Exercise. Go through the data and copy each line where the word "logic" shows up.

Task data.
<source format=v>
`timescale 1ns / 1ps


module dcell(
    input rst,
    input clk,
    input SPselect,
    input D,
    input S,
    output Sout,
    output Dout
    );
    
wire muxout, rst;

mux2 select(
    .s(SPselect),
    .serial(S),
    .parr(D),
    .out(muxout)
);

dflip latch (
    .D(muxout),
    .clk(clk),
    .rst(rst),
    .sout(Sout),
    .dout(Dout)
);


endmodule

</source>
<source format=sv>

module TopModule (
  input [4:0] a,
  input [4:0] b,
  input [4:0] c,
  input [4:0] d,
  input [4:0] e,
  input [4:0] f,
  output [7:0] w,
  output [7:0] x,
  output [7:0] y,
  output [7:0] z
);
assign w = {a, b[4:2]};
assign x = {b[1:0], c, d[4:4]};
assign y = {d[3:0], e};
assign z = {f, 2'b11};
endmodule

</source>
--
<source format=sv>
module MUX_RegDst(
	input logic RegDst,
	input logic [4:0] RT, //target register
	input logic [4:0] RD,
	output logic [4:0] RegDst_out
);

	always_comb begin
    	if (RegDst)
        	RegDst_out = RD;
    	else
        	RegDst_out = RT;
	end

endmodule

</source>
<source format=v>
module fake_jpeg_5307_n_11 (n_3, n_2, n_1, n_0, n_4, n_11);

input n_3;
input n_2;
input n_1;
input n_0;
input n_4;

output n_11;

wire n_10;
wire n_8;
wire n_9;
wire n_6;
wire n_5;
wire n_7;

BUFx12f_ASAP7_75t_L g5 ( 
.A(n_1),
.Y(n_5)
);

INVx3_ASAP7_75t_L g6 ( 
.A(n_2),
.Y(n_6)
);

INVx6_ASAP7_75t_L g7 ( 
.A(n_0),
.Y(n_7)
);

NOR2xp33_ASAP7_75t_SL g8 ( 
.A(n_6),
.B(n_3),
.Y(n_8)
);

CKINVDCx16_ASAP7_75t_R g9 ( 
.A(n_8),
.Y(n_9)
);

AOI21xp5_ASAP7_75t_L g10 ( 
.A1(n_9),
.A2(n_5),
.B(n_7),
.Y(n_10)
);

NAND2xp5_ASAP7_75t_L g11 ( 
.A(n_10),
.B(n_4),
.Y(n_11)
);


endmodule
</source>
---
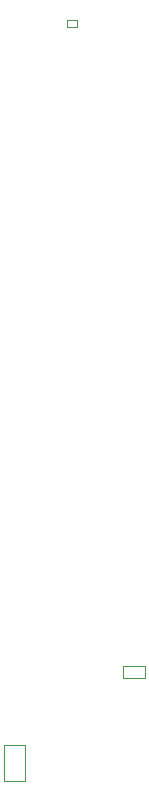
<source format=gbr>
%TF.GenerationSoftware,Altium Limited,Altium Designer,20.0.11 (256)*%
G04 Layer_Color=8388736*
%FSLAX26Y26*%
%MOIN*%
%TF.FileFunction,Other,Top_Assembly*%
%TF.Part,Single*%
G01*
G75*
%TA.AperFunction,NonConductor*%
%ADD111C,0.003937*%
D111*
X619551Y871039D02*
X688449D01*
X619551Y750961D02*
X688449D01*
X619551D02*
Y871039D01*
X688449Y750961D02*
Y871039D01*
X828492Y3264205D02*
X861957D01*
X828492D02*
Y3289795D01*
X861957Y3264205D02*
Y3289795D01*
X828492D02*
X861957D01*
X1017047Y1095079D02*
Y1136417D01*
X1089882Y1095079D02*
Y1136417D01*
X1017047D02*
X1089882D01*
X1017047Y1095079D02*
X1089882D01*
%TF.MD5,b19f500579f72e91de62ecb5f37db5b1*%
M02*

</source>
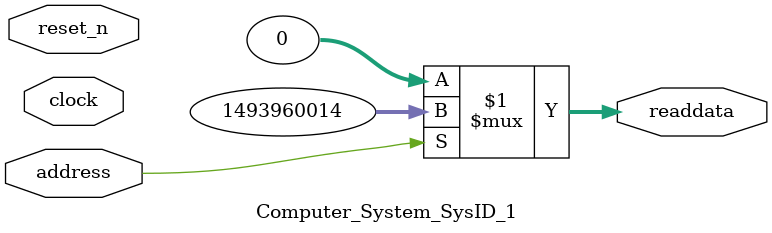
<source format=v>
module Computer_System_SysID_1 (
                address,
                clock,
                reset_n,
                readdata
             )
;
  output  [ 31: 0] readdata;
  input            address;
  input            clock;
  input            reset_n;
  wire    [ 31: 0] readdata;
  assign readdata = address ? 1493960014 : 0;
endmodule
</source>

Response to the task.
	input logic RegDst,
	input logic [4:0] RT, //target register
	input logic [4:0] RD,
	output logic [4:0] RegDst_out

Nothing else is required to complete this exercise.